The crew of the Esperanza launched solar-powered aircraft, helicopters and submarines from its decks and gave the ship many green renovations from the start of service and throughout its life, but in the midst of a climate emergency with environmental crimes still being committed all over the world, Greenpeace needs to lead the way on carbon emissions while at the same time finding more flexible and local maritime resources to allow us to take the fight to remote places few can go.
Indeed, while the Esperanza will now be dismantled, to the highest environmental standards, its spirit and the hope that it represents will live on in the continuing fight to protect our fragile Earth.
It would be impossible to list all significant events in the voyages of the Esperanza, here are a few highlights:
Clashes with whalers
The Esperanza was rammed by the Kyo Maru, a Japanese whaling vessel.
Relief work with MSF on HAITI earthquake
The Esperanza delivered supplies to the Haitian capital Port-au-Prince following a devastating earthquake.
Pole to Pole
The Esperanza and the Arctic Sunrise jointly undertook an almost year-long ‘pole to pole’ voyage from the Arctic to the Antarctic, building the case for a UN Global Ocean Treaty.
Before joining the Greenpeace fleet in 2000, the ship, which began life as a Russian fire fighting vessel, had been known as ‘Echo Fighter’. The first Greenpeace crews aboard painted out the ‘h’ to spell ‘Eco Fighter’, but as the organisation began an environmentally friendly refit of the vessel an online vote was called to choose a permanent name. Thousands of activists in Argentina and other Hispanic countries saw a historic opportunity for the first ever Greenpeace ship with a Spanish name. Bringing together their enthusiasm for action at sea and the emerging digital activism of the era, they flooded the vote with one name: ‘Esperanza’.

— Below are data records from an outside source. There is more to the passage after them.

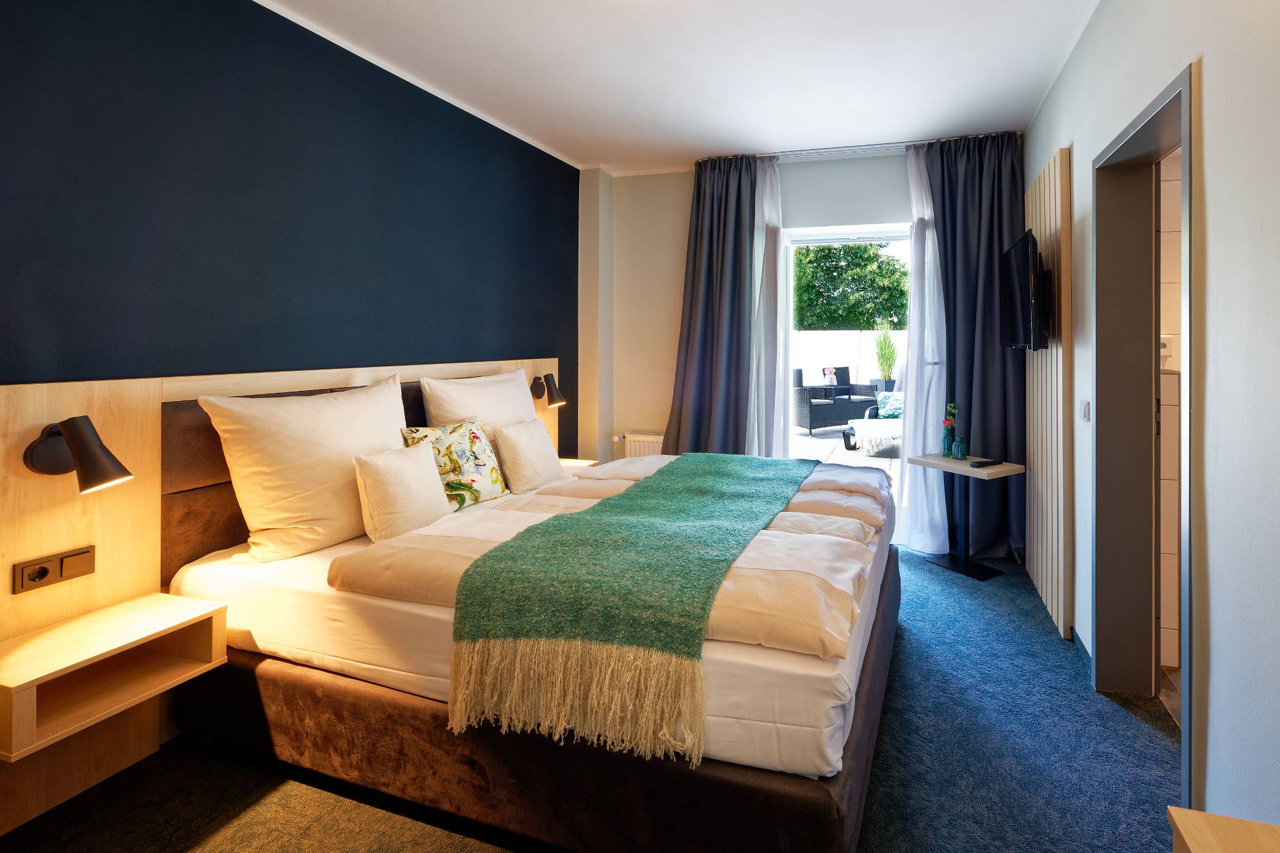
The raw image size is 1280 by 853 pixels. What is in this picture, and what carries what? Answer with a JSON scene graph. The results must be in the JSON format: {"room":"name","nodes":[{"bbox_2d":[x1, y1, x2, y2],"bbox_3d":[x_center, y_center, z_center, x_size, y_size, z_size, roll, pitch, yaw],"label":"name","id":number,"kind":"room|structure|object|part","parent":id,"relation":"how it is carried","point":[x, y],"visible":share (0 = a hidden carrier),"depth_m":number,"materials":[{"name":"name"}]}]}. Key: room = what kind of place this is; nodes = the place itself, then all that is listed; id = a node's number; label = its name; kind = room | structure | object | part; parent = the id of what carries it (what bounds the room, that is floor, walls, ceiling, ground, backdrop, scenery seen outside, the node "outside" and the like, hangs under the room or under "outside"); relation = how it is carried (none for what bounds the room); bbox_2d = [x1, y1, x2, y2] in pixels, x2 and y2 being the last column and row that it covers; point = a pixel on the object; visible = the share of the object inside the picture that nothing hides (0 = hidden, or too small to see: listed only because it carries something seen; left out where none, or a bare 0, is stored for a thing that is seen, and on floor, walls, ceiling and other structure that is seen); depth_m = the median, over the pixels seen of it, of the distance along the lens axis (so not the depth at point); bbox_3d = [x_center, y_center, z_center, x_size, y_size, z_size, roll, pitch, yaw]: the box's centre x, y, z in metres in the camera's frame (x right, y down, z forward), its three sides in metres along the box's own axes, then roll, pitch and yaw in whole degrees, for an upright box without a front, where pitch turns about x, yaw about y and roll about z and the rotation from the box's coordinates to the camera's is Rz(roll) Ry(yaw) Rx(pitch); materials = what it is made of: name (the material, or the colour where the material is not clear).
{"room":"bedroom","nodes":[
{"label":"bedroom","id":0,"kind":"room"},
{"bbox_2d":[0,0,579,457],"bbox_3d":[-1.768,-0.109,2.315,0.192,2.687,4.548,0,0,17],"label":"dark wall","id":1,"kind":"structure","parent":0,"point":[178,195],"depth_m":2.14,"materials":[{"name":"blue paint"}]},
{"bbox_2d":[0,359,564,835],"bbox_3d":[-1.587,0.633,2.634,0.073,1.161,2.963,0,0,17],"label":"headboard","id":2,"kind":"object","parent":1,"relation":"attached to","point":[43,409],"visible":0.56,"depth_m":1.75,"materials":[{"name":"brown wood"}]},
{"bbox_2d":[12,544,96,594],"bbox_3d":[-1.872,0.577,1.618,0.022,0.083,0.157,0,0,17],"label":"socket","id":3,"kind":"object","parent":2,"relation":"attached to","point":[33,573],"visible":0.98,"depth_m":1.61,"materials":[{"name":"black plastic"}]},
{"bbox_2d":[24,414,134,493],"bbox_3d":[-1.774,0.249,1.602,0.231,0.213,0.152,0,0,17],"label":"wall lamp","id":4,"kind":"object","parent":2,"relation":"attached to","point":[98,480],"visible":0.99,"depth_m":1.57,"materials":[{"name":"black metal"}]},
{"bbox_2d":[0,591,226,762],"bbox_3d":[-1.718,0.836,1.579,0.327,0.167,0.450,0,0,17],"label":"nightstand","id":5,"kind":"object","parent":2,"relation":"attached to","point":[136,612],"visible":0.99,"depth_m":1.57,"materials":[{"name":"brown wood"}]},
{"bbox_2d":[529,371,565,408],"bbox_3d":[-1.080,0.167,3.683,0.212,0.222,0.143,0,0,17],"label":"wall lamp","id":6,"kind":"object","parent":2,"relation":"attached to","point":[557,393],"visible":0.99,"depth_m":3.65,"materials":[{"name":"black metal"}]},
{"bbox_2d":[558,456,599,469],"bbox_3d":[-0.994,0.716,3.666,0.330,0.133,0.373,0,0,17],"label":"nightstand","id":7,"kind":"object","parent":2,"relation":"attached to","point":[572,463],"visible":0.29,"depth_m":3.73,"materials":[{"name":"brown wood"}]},
{"bbox_2d":[0,543,1180,852],"bbox_3d":[-0.025,1.289,1.977,3.402,0.102,4.984,0,0,17],"label":"carpet floor","id":8,"kind":"structure","parent":0,"point":[923,650],"depth_m":1.71,"materials":[{"name":"blue carpet"}]},
{"bbox_2d":[160,449,900,850],"bbox_3d":[-0.440,0.710,2.347,2.247,1.039,1.971,0,0,17],"label":"bed","id":9,"kind":"object","parent":8,"relation":"on","point":[301,595],"visible":0.84,"depth_m":1.53,"materials":[{"name":"fabric"}]},
{"bbox_2d":[197,375,411,562],"bbox_3d":[-1.447,0.363,2.164,0.334,0.569,0.746,0,0,17],"label":"pillow","id":10,"kind":"object","parent":9,"relation":"on","point":[329,414],"visible":0.9,"depth_m":1.94,"materials":[{"name":"fabric"}]},
{"bbox_2d":[353,441,451,542],"bbox_3d":[-1.186,0.477,2.162,0.187,0.321,0.343,0,0,17],"label":"small cushion","id":11,"kind":"object","parent":9,"relation":"on","point":[416,466],"visible":0.99,"depth_m":2.08,"materials":[{"name":"beige fabric"}]},
{"bbox_2d":[399,416,511,508],"bbox_3d":[-1.141,0.435,2.504,0.246,0.376,0.451,0,0,32],"label":"floral cushion","id":12,"kind":"object","parent":9,"relation":"on","point":[469,431],"visible":0.78,"depth_m":2.47,"materials":[{"name":"fabric"}]},
{"bbox_2d":[417,368,539,434],"bbox_3d":[-1.211,0.301,3.041,0.292,0.517,0.777,0,0,17],"label":"pillow","id":13,"kind":"object","parent":9,"relation":"on","point":[522,396],"visible":0.56,"depth_m":2.87,"materials":[{"name":"white fabric"}]},
{"bbox_2d":[490,417,565,493],"bbox_3d":[-0.937,0.442,2.856,0.205,0.322,0.400,0,0,17],"label":"cushion","id":14,"kind":"object","parent":9,"relation":"on","point":[520,443],"visible":0.99,"depth_m":2.75,"materials":[{"name":"beige fabric"}]},
{"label":"bed base","id":15,"kind":"part","parent":9,"relation":"part of","materials":[{"name":"brown fabric"}]},
{"bbox_2d":[329,449,891,664],"bbox_3d":[-0.115,0.617,2.208,1.547,0.175,1.599,0,0,17],"label":"duvet","id":16,"kind":"object","parent":9,"relation":"on","point":[817,521],"visible":0.48,"depth_m":1.75,"materials":[{"name":"beige fabric"}]},
{"bbox_2d":[446,448,815,762],"bbox_3d":[-0.071,0.671,2.263,0.734,0.270,1.916,0,0,17],"label":"green throw","id":17,"kind":"object","parent":16,"relation":"on","point":[572,518],"visible":0.98,"depth_m":1.50,"materials":[{"name":"green fabric"}]},
{"bbox_2d":[905,453,1023,580],"bbox_3d":[1.461,0.899,3.398,0.384,0.634,0.524,0,0,-33],"label":"side table","id":18,"kind":"object","parent":8,"relation":"on","point":[920,461],"visible":0.92,"depth_m":3.37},
{"bbox_2d":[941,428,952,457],"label":"glass vase","id":19,"kind":"object","parent":18,"relation":"on","point":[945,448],"visible":0.98,"depth_m":3.49,"materials":[{"name":"glass"}]},
{"bbox_2d":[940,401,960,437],"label":"flowers","id":20,"kind":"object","parent":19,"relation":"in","point":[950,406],"visible":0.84,"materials":[{"name":"plant"}]},
{"bbox_2d":[953,436,967,459],"bbox_3d":[1.455,0.503,3.430,0.072,0.126,0.071,0,0,17],"label":"glass vase","id":21,"kind":"object","parent":18,"relation":"on","point":[960,448],"visible":0.99,"depth_m":3.41,"materials":[{"name":"teal glass"}]},
{"bbox_2d":[968,458,1002,467],"bbox_3d":[1.531,0.565,3.263,0.198,0.023,0.050,-1,0,-24],"label":"remote control","id":22,"kind":"object","parent":18,"relation":"on","point":[980,463],"visible":0.99,"depth_m":3.24,"materials":[{"name":"black plastic"}]},
{"bbox_2d":[1168,805,1279,852],"bbox_3d":[0.768,0.967,0.410,0.442,0.630,0.780,0,0,17],"label":"wooden table","id":23,"kind":"object","parent":8,"relation":"on","point":[1188,822],"visible":0.99,"depth_m":0.79,"materials":[{"name":"brown wood"}]},
{"bbox_2d":[254,0,1103,173],"bbox_3d":[-0.158,-1.460,1.922,3.497,0.108,5.051,0,0,17],"label":"ceiling","id":24,"kind":"structure","parent":0,"point":[605,153],"depth_m":2.70,"materials":[{"name":"white paint"}]},
{"bbox_2d":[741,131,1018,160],"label":"curtain rail","id":25,"kind":"object","parent":24,"relation":"attached to","point":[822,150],"visible":0.68,"depth_m":3.74,"materials":[{"name":"silver metal"}]},
{"bbox_2d":[662,154,759,456],"bbox_3d":[-0.053,-0.160,3.980,0.707,2.598,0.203,0,0,17],"label":"dark curtain","id":26,"kind":"object","parent":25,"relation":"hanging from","point":[692,294],"visible":0.81,"depth_m":3.98,"materials":[{"name":"grey fabric"}]},
{"bbox_2d":[746,152,789,457],"bbox_3d":[0.271,-0.154,3.954,0.525,2.567,0.085,0,0,17],"label":"sheer curtain","id":27,"kind":"object","parent":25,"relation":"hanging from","point":[775,224],"visible":0.57,"depth_m":3.92,"materials":[{"name":"white fabric"}]},
{"bbox_2d":[894,143,949,553],"bbox_3d":[1.319,-0.101,3.699,0.409,2.618,0.104,0,0,17],"label":"sheer curtain","id":28,"kind":"object","parent":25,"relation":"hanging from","point":[935,496],"visible":0.61,"depth_m":3.70,"materials":[{"name":"white fabric"}]},
{"bbox_2d":[922,129,1025,560],"bbox_3d":[1.578,-0.130,3.574,0.677,2.667,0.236,0,0,17],"label":"dark curtain","id":29,"kind":"object","parent":25,"relation":"hanging from","point":[1010,162],"visible":0.71,"depth_m":3.58,"materials":[{"name":"fabric"}]},
{"bbox_2d":[581,141,1020,559],"bbox_3d":[0.591,-0.157,4.075,3.442,2.662,0.220,0,0,17],"label":"back wall","id":30,"kind":"structure","parent":0,"point":[868,210],"depth_m":4.26,"materials":[{"name":"paint"}]},
{"bbox_2d":[614,432,664,458],"bbox_3d":[-0.394,0.784,4.268,0.829,0.525,0.090,0,0,17],"label":"radiator","id":31,"kind":"object","parent":30,"relation":"attached to","point":[637,441],"visible":0.34,"depth_m":4.27,"materials":[{"name":"white metal"}]},
{"bbox_2d":[782,221,915,517],"bbox_3d":[1.016,0.129,4.002,1.295,2.138,0.151,0,0,17],"label":"glass door","id":32,"kind":"structure","parent":30,"relation":"in","point":[868,237],"depth_m":4.05,"materials":[{"name":"white glass"}]},
{"bbox_2d":[1017,0,1278,828],"bbox_3d":[1.316,-0.095,1.492,0.198,2.705,4.718,0,0,17],"label":"right wall","id":33,"kind":"structure","parent":0,"point":[1208,128],"depth_m":1.40,"materials":[{"name":"paint"}]},
{"bbox_2d":[1025,145,1073,638],"bbox_3d":[1.716,0.125,3.012,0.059,2.195,0.904,0,0,17],"label":"slatted wall panel","id":34,"kind":"object","parent":33,"relation":"attached to","point":[1043,212],"visible":0.8,"depth_m":2.77,"materials":[{"name":"brown wood"}]},
{"bbox_2d":[997,230,1049,350],"bbox_3d":[1.605,-0.350,3.010,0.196,0.571,0.789,0,0,17],"label":"television","id":35,"kind":"object","parent":34,"relation":"attached to","point":[1028,255],"visible":0.99,"depth_m":2.81,"materials":[{"name":"black plastic"}]},
{"bbox_2d":[1070,626,1093,678],"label":"baseboard","id":36,"kind":"structure","parent":33,"relation":"attached to","point":[1088,657],"depth_m":2.42,"materials":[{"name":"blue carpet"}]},
{"bbox_2d":[1080,400,1091,419],"bbox_3d":[1.554,0.190,2.413,0.014,0.081,0.094,0,0,17],"label":"light switch","id":37,"kind":"object","parent":33,"relation":"attached to","point":[1085,411],"visible":0.96,"depth_m":2.39,"materials":[{"name":"white plastic"}]},
{"bbox_2d":[1089,60,1195,794],"bbox_3d":[1.433,0.223,1.808,0.217,2.057,0.954,0,0,17],"label":"door frame","id":38,"kind":"structure","parent":33,"relation":"in","point":[1186,140],"depth_m":2.16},
{"bbox_2d":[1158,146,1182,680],"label":"bathroom wall","id":39,"kind":"structure","parent":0,"point":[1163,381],"depth_m":2.29,"materials":[{"name":"beige tile"}]},
{"bbox_2d":[1159,334,1173,366],"bbox_3d":[1.909,-0.069,2.449,0.093,0.120,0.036,0,0,17],"label":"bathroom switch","id":40,"kind":"object","parent":39,"relation":"attached to","point":[1163,347],"visible":0.44,"depth_m":2.43,"materials":[{"name":"white plastic"}]},
{"bbox_2d":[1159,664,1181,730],"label":"bathroom floor","id":41,"kind":"structure","parent":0,"point":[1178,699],"depth_m":2.17,"materials":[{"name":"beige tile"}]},
{"label":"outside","id":42,"kind":"structure","parent":0,"visible":0},
{"bbox_2d":[789,421,900,480],"bbox_3d":[1.881,1.200,8.882,8.966,0.114,7.260,0,0,17],"label":"patio ground","id":43,"kind":"structure","parent":42,"point":[835,441],"depth_m":7.31,"materials":[{"name":"grey"}]},
{"bbox_2d":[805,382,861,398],"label":"patio table","id":44,"kind":"object","parent":43,"relation":"on","point":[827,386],"visible":0.53,"depth_m":8.96,"materials":[{"name":"black wicker"}]},
{"bbox_2d":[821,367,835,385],"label":"flower vase","id":45,"kind":"object","parent":44,"relation":"on","point":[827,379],"visible":0.97,"depth_m":8.60,"materials":[{"name":"plant"}]},
{"bbox_2d":[792,368,876,435],"bbox_3d":[1.670,0.542,8.778,1.030,0.927,0.721,0,0,-25],"label":"wicker sofa","id":46,"kind":"object","parent":43,"relation":"on","point":[825,424],"visible":0.8,"depth_m":8.45,"materials":[{"name":"wicker"}]},
{"bbox_2d":[844,393,901,455],"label":"lounge chair","id":47,"kind":"object","parent":43,"relation":"on","point":[882,426],"visible":0.36,"depth_m":7.17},
{"bbox_2d":[876,391,903,418],"bbox_3d":[2.402,0.552,7.710,0.456,0.316,0.309,0,0,17],"label":"cushion","id":48,"kind":"object","parent":47,"relation":"on","point":[890,406],"visible":0.53,"depth_m":7.62,"materials":[{"name":"fabric"}]},
{"bbox_2d":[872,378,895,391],"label":"planter","id":49,"kind":"object","parent":43,"relation":"on","point":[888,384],"visible":0.4,"depth_m":9.82,"materials":[{"name":"grey"}]},
{"label":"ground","id":50,"kind":"structure","parent":42,"visible":0},
{"bbox_2d":[785,328,906,384],"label":"garden wall","id":51,"kind":"structure","parent":50,"relation":"on","point":[870,336],"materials":[{"name":"white paint"}]},
{"bbox_2d":[791,241,910,329],"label":"tree","id":52,"kind":"object","parent":50,"relation":"on","point":[868,260],"visible":0.52,"materials":[{"name":"green plant"}]},
{"bbox_2d":[872,323,899,385],"bbox_3d":[3.059,-0.191,10.268,0.657,1.182,0.695,0,0,17],"label":"potted plant","id":53,"kind":"object","parent":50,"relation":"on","point":[885,354],"visible":0.84,"depth_m":10.17,"materials":[{"name":"green plant"}]}
]}

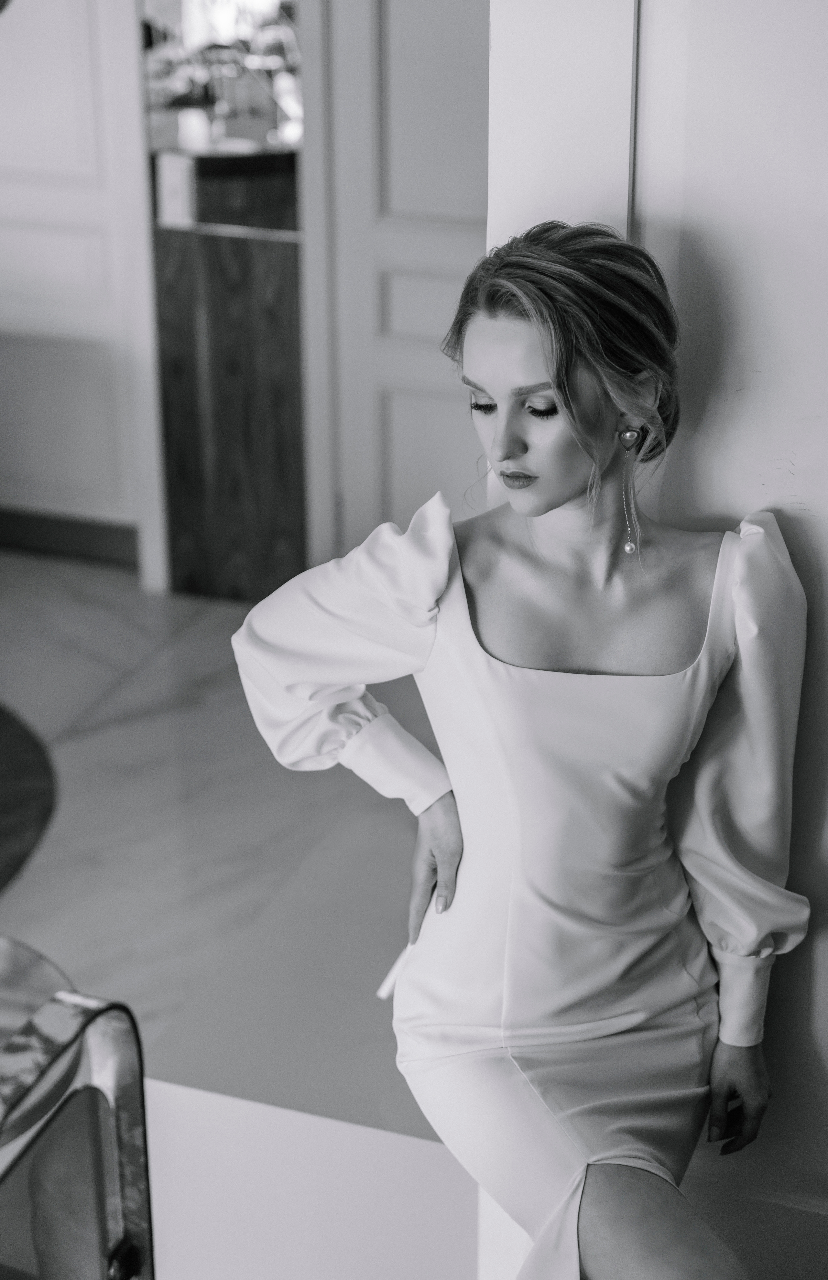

For more than two decades the Esperanza’s story has been the sum of the actions of its talented and dedicated crew, the brave activists and volunteers who called it home, the teams who helped to deliver hope in action through campaigns and the supporters who brought the Esperanza into the Greenpeace fleet, named the ship, and stood behind it on every part of its journey.
The Esperanza has hundreds of thousands if not millions of people to thank. It is perhaps fitting that the ship’s final destination is in a Spanish-speaking country: the language of its name’s birth.
To those people, and all of you, who have carried the light of hope in your hearts, we say “gracias”. While we don’t know for sure all the places that light will be needed in the future, we do know it will never be extinguished, and we will bring wherever it needs to go, together.
It is often said that a ship is so much more than the physical construction: it comprises the heart and soul of the people who make it go. As the French writer Antoine de Saint-Exupéry said: “If you want to build a ship, don’t gather up people to collect wood or assign tasks and work, but rather teach them to long for the endless immensity of the sea.”